Below are entries. Reproduce exactly the lines between the line holding "line: (350, 182)" and the line holding "line: (756, 612) -> (935, 757), added", inclusive, and only those.

--- Records shown Enclosed Below ---

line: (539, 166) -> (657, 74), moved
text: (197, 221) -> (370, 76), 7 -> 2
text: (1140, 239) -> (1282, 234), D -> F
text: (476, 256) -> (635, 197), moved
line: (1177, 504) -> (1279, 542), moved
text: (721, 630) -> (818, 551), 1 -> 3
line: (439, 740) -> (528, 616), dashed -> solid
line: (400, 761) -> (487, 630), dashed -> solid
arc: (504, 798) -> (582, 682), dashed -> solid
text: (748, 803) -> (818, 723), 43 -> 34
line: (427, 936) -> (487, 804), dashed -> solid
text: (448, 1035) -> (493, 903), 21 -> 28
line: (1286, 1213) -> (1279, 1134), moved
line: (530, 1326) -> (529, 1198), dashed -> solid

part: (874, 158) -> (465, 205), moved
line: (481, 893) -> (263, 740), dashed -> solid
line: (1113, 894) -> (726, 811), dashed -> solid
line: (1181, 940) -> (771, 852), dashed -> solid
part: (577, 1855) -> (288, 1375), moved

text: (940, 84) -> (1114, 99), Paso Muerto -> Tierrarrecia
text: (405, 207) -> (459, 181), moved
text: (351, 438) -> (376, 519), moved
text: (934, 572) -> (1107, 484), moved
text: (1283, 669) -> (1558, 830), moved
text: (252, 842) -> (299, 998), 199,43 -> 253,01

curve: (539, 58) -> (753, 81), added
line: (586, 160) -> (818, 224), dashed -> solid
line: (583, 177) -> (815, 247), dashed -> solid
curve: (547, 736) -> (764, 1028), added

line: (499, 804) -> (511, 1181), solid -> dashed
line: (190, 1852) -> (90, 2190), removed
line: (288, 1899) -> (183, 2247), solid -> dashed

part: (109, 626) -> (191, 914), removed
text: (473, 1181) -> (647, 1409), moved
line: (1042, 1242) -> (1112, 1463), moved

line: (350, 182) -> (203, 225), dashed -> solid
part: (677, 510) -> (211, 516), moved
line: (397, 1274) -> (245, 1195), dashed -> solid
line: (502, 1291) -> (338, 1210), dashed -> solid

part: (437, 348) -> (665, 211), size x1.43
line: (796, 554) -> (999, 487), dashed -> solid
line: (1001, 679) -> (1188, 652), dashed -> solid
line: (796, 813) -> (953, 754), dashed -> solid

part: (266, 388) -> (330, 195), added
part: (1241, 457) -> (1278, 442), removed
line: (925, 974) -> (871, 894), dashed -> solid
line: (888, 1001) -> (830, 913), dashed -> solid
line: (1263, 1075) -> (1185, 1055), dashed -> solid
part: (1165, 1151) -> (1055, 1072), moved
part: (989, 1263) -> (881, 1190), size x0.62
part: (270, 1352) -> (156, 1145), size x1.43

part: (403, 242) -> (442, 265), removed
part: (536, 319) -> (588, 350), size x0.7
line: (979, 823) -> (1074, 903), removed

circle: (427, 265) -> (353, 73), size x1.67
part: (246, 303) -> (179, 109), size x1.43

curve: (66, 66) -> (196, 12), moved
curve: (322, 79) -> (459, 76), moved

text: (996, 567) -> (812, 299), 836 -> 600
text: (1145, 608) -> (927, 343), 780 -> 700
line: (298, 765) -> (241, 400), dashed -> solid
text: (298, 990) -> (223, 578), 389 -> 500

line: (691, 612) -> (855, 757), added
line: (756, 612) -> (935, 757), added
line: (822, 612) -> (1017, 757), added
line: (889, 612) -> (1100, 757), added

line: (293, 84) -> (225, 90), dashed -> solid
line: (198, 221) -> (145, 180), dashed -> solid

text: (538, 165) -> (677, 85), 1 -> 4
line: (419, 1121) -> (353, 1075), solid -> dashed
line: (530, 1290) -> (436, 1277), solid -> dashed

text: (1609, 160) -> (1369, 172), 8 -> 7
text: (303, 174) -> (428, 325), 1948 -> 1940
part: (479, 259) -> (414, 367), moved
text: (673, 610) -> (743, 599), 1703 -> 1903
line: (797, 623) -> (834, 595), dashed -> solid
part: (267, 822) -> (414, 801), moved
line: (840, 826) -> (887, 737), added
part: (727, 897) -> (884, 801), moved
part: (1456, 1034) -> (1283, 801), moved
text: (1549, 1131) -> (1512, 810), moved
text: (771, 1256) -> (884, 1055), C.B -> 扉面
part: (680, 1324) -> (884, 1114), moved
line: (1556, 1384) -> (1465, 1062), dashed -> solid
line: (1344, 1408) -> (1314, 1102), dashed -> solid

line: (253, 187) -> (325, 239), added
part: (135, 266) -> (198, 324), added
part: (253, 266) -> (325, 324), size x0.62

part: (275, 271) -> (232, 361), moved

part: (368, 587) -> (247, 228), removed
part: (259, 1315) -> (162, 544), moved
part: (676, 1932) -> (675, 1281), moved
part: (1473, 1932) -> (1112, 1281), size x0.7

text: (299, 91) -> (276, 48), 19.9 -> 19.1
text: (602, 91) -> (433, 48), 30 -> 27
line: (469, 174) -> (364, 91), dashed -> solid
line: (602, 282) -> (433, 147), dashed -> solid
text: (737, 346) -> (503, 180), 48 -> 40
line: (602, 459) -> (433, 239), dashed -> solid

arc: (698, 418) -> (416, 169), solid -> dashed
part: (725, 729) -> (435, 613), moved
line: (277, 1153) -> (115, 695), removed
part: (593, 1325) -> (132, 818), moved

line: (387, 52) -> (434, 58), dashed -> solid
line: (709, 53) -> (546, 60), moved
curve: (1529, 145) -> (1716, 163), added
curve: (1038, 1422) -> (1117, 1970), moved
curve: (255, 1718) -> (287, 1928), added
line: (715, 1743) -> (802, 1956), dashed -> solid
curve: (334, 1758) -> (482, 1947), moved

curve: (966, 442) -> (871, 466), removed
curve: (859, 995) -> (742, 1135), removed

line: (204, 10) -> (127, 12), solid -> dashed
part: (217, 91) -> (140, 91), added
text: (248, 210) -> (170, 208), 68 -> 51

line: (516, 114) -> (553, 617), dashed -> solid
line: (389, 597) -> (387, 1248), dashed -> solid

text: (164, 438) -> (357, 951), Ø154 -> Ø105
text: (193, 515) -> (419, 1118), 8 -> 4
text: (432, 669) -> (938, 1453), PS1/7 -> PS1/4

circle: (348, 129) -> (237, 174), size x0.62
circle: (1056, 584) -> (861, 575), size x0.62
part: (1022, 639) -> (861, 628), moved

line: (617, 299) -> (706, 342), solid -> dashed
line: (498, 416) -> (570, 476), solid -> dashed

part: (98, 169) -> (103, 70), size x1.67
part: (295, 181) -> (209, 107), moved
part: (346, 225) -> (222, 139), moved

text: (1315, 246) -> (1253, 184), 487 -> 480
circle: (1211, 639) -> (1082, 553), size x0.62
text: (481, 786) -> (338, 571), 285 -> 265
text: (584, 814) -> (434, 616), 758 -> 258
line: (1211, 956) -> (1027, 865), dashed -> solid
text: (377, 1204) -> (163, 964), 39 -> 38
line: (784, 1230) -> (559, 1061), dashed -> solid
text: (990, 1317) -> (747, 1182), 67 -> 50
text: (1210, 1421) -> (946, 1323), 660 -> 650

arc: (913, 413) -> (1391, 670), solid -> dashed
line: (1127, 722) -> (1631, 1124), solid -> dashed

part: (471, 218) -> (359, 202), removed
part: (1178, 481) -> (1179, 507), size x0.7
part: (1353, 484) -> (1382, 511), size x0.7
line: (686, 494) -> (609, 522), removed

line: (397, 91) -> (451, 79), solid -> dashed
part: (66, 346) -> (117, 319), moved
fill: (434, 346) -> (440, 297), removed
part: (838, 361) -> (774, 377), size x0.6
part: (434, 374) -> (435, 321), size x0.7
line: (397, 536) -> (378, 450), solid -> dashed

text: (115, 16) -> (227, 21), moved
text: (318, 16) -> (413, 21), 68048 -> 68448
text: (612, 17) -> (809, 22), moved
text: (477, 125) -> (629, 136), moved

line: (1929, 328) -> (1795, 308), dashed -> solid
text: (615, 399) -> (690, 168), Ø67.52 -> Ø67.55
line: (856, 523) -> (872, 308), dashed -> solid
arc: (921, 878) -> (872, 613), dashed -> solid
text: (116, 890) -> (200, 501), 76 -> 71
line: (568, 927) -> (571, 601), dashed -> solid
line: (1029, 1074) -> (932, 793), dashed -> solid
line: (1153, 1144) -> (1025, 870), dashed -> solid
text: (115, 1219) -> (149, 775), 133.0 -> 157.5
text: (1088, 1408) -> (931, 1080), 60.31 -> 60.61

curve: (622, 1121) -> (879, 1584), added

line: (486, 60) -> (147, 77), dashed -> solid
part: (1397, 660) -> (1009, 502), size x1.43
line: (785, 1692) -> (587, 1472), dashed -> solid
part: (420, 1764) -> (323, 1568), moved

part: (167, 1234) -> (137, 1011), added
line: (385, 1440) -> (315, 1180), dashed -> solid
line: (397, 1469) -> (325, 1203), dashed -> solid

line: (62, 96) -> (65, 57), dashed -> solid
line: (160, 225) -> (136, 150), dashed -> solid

--- End of Enclosed Records shown ---

→ Output of the exercise
line: (350, 182) -> (203, 225), dashed -> solid
part: (677, 510) -> (211, 516), moved
line: (397, 1274) -> (245, 1195), dashed -> solid
line: (502, 1291) -> (338, 1210), dashed -> solid

part: (437, 348) -> (665, 211), size x1.43
line: (796, 554) -> (999, 487), dashed -> solid
line: (1001, 679) -> (1188, 652), dashed -> solid
line: (796, 813) -> (953, 754), dashed -> solid

part: (266, 388) -> (330, 195), added
part: (1241, 457) -> (1278, 442), removed
line: (925, 974) -> (871, 894), dashed -> solid
line: (888, 1001) -> (830, 913), dashed -> solid
line: (1263, 1075) -> (1185, 1055), dashed -> solid
part: (1165, 1151) -> (1055, 1072), moved
part: (989, 1263) -> (881, 1190), size x0.62
part: (270, 1352) -> (156, 1145), size x1.43

part: (403, 242) -> (442, 265), removed
part: (536, 319) -> (588, 350), size x0.7
line: (979, 823) -> (1074, 903), removed

circle: (427, 265) -> (353, 73), size x1.67
part: (246, 303) -> (179, 109), size x1.43

curve: (66, 66) -> (196, 12), moved
curve: (322, 79) -> (459, 76), moved

text: (996, 567) -> (812, 299), 836 -> 600
text: (1145, 608) -> (927, 343), 780 -> 700
line: (298, 765) -> (241, 400), dashed -> solid
text: (298, 990) -> (223, 578), 389 -> 500

line: (691, 612) -> (855, 757), added
line: (756, 612) -> (935, 757), added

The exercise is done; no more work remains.